(Beginning of TEXT SHOWN)

Multiple myeloma (MM) is the proliferative disorder of neoplastic plasma cells, which is usually manifested with hypercalcemia, renal dysfunction, anemia, and bone lesions [1]. Despite wide administration of novel drugs (proteasome inhibitors, immunomodulatory agents, and monoclonal antibodies), MM remains an incurable disease with a high relapse rate and dismal prognosis [2, 3]. MM cells are usually confined within the bone marrow. However, they can sometimes escape from the bone marrow microenvironment, thus migrating and infiltrating into other extramedullary organs or even circulating in the blood. [4] The kind of involvement, termed as MM with the extramedullary disease (EMD), may develop at the time of initial diagnosis, at the time of relapse or during follow-up. In this context, the definition of EMD should specifically exclude plasma cell leukemia (PCL) as well as solitary plasmacytomas (SPM), whose biological features and response to radiotherapy differ strikingly from bone marrow-derived MM [5].

There still exists controversy regarding the precise and uniform definition of MM with EMD. Clinically, EMD can be divided into two broad categories. One is bone-related EMD (EMD-B), in which the tumor mass extends directly from osteolytic skeletons and invades into adjacent tissues. The other one is soft tissue-related EMD (EMD-S), in which tumor mass is situated in visceral organs and soft tissue which do not adjoin bones [6]. EMD-B cells still rely partially on the bone-marrow microenvironment, while EMD-S cells display plasmablastic and more naïve morphology [5, 7].

Previously reported EMD incidence in untreated MM ranges from 7% to 18%, while 6%–20% MM patients suffered from EMD later during the disease course [8–11]. The objective of this study is to explore the clinical characteristics, survival outcomes, and prognostic factors by retrospectively analyzing 155 MM patients with EMD retrieved from the Surveillance, Epidemiology, and End Results (SEER) database.

2. Materials and Methods

2.1. Data Source

First established in 1973 by the National Cancer Institute of United States (US), the Surveillance, Epidemiology, and End Results (SEER) program has developed into a comprehensively population-based database, which covers approximately 30% of the US population across 18 cancer registries. The SEER database is updated and released annually. The SEER database provides unidentified individual-level information and is totally available to the public via a formal application. We received permission to gain access to the patient information. SEER$\ast$Stat Software (Version 8.3.6, http://www.seer.cancer.gov/seerstat) was utilized to acquire individual patient data.

2.2. Patient Selection

Based on the International Classification of Disease for Oncology, 3^rd edition (ICD-O-3), the SEER database was retrieved for MM patients from 1990-2016 with concurrent or subsequent EMD using the “site and morphology ICD-O-3 histology/behavior, malignant” variable (“9732/3: Plasma cell myeloma” for MM, “9731/3: solitary plasmacytoma of bone” for EMD-B, and “9734/3: extraosseous plasmacytoma” EMD-S). Anatomical locations, including bone marrow or other extramedullary sites, were queried by using the “site and morphology ICD-O-3 primary site-labeled” variable, with “C42.1-bone marrow” representing MM.

(End of TEXT SHOWN)

• [PROBLEM TO WORK ON] Please transcribe the passage on multiple myeloma above from "First established in" up to and including "individual patient data.".

(Beginning of PROVIDED INFORMATION)

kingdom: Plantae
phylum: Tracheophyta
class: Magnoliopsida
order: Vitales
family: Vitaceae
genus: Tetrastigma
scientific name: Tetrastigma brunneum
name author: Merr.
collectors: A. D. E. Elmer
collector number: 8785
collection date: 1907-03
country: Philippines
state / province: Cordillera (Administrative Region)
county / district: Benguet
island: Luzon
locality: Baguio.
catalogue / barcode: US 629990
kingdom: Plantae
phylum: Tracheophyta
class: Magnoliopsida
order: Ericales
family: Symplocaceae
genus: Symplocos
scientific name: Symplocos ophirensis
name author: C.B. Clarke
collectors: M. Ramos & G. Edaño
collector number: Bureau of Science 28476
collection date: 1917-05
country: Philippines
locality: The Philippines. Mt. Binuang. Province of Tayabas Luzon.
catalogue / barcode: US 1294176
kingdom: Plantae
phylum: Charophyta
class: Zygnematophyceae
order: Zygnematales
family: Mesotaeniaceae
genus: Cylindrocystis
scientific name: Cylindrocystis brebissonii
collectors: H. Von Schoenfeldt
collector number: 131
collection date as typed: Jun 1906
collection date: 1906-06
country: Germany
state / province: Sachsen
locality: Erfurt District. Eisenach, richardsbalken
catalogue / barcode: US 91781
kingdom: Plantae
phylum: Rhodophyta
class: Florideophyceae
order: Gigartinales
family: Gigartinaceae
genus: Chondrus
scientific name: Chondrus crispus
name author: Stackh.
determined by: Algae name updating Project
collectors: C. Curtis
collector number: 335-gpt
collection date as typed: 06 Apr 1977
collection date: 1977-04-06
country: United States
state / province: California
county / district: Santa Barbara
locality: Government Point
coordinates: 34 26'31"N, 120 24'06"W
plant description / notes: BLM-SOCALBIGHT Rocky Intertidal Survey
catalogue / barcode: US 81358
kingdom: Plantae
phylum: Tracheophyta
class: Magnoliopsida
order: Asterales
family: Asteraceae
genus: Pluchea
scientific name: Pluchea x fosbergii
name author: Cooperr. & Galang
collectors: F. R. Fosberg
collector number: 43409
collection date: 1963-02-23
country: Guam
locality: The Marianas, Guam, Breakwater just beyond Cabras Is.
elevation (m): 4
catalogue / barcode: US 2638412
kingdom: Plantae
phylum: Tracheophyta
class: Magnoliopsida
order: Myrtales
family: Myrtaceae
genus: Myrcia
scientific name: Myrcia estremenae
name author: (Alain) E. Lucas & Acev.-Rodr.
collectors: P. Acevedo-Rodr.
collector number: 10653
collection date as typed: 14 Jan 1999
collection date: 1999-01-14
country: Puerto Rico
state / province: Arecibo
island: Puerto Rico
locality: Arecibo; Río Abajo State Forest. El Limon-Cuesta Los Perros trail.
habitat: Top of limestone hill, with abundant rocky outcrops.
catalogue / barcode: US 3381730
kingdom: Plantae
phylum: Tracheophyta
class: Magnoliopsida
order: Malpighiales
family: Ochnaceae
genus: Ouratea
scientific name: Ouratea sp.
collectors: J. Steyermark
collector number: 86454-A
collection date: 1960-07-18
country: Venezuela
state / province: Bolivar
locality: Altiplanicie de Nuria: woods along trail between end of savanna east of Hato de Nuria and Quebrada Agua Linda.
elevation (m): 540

(End of PROVIDED INFORMATION)

• [SOLUTION TO THIS TASK]
First established in 1973 by the National Cancer Institute of United States (US), the Surveillance, Epidemiology, and End Results (SEER) program has developed into a comprehensively population-based database, which covers approximately 30% of the US population across 18 cancer registries. The SEER database is updated and released annually. The SEER database provides unidentified individual-level information and is totally available to the public via a formal application. We received permission to gain access to the patient information. SEER$\ast$Stat Software (Version 8.3.6, http://www.seer.cancer.gov/seerstat) was utilized to acquire individual patient data.